───── Records shown
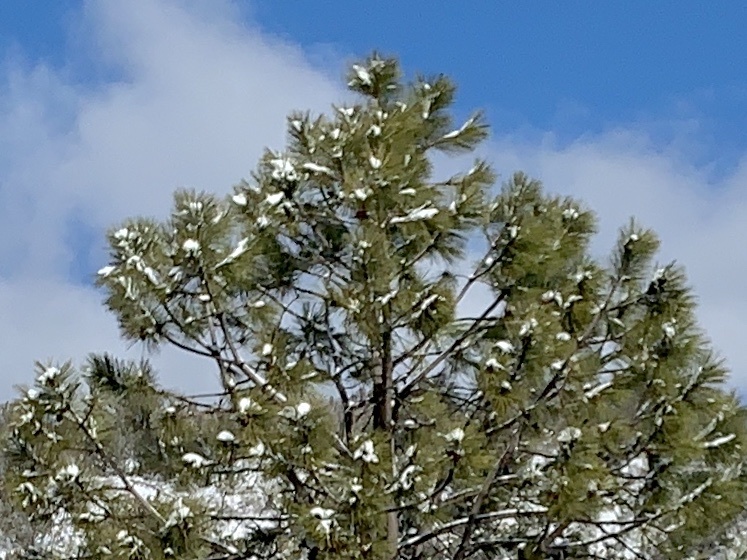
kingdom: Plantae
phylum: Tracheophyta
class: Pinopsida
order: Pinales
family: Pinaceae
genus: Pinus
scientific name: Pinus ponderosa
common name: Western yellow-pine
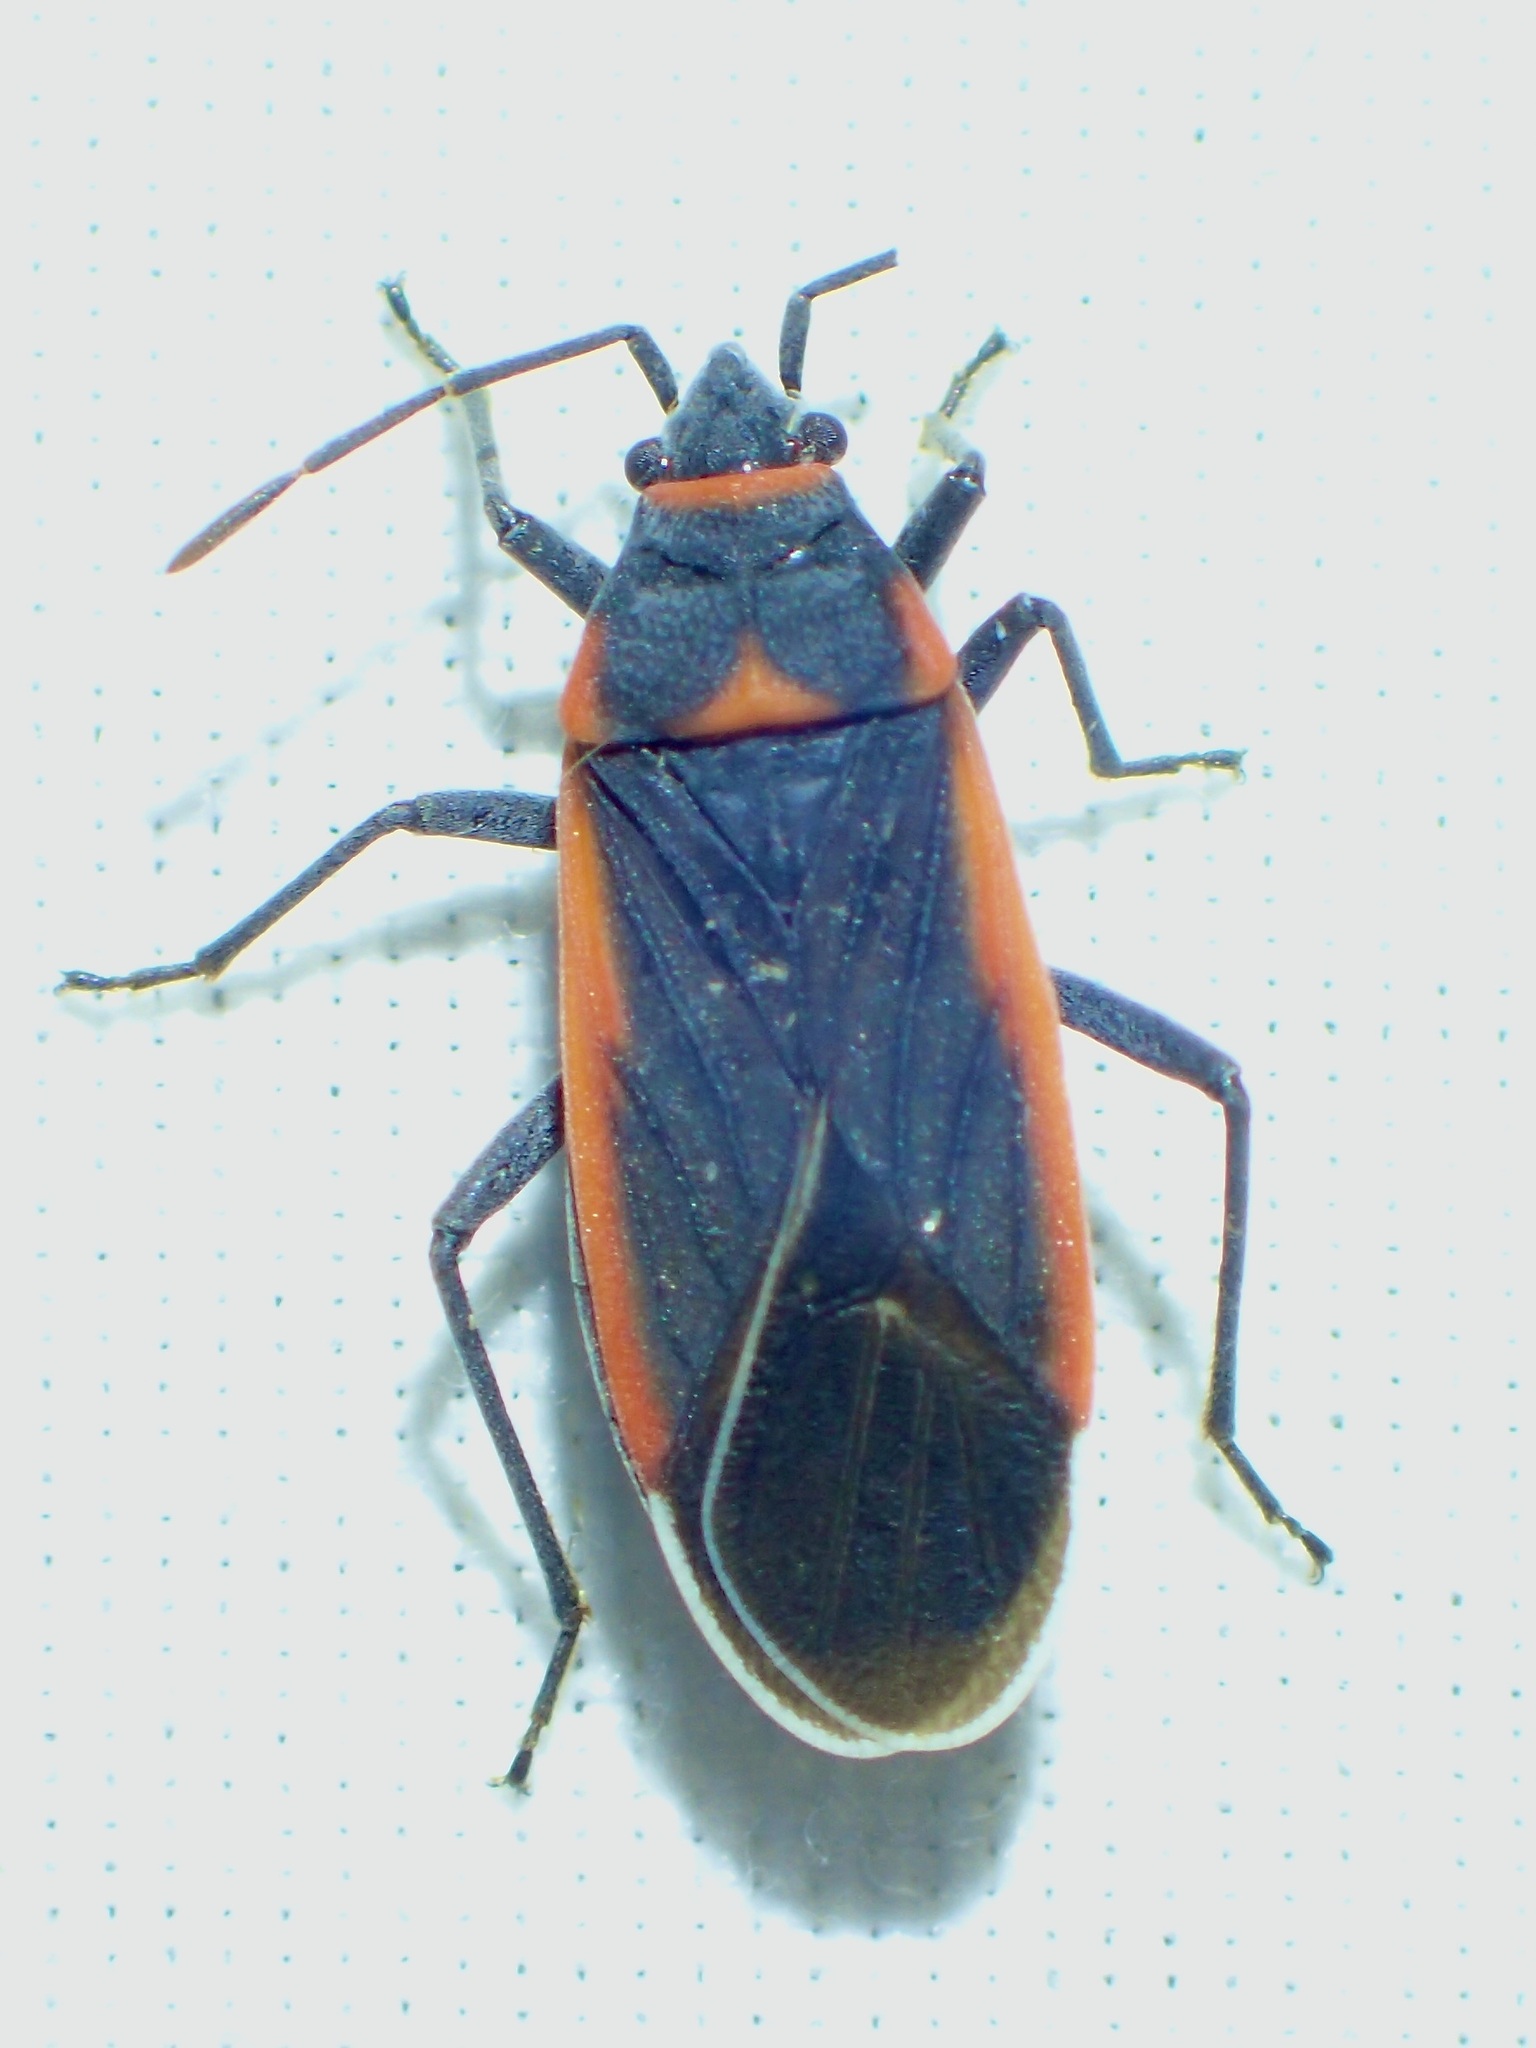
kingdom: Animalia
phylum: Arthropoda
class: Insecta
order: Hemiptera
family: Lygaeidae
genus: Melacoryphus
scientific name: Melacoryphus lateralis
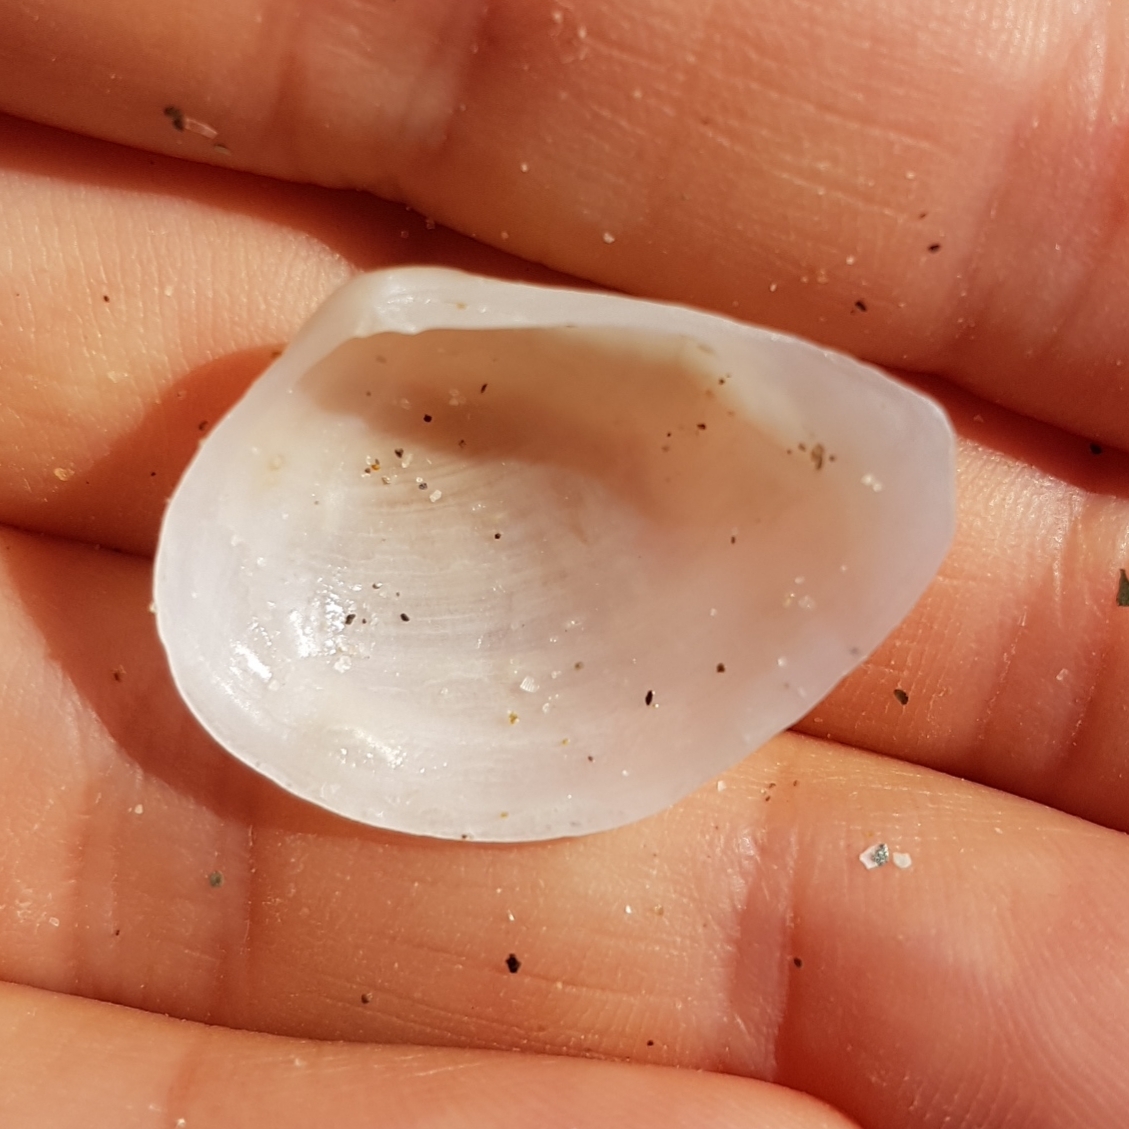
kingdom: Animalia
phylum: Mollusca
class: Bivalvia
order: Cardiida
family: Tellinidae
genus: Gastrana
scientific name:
──────────
▶ _Description of the task_:
Reproduce the records word for word, beginning with the line that contains "phylum: Tracheophyta" and continuing through the line that contains "order: Cardiida", and leave the pictures out.

▶ _Complete response_:
phylum: Tracheophyta
class: Pinopsida
order: Pinales
family: Pinaceae
genus: Pinus
scientific name: Pinus ponderosa
common name: Western yellow-pine
kingdom: Animalia
phylum: Arthropoda
class: Insecta
order: Hemiptera
family: Lygaeidae
genus: Melacoryphus
scientific name: Melacoryphus lateralis
kingdom: Animalia
phylum: Mollusca
class: Bivalvia
order: Cardiida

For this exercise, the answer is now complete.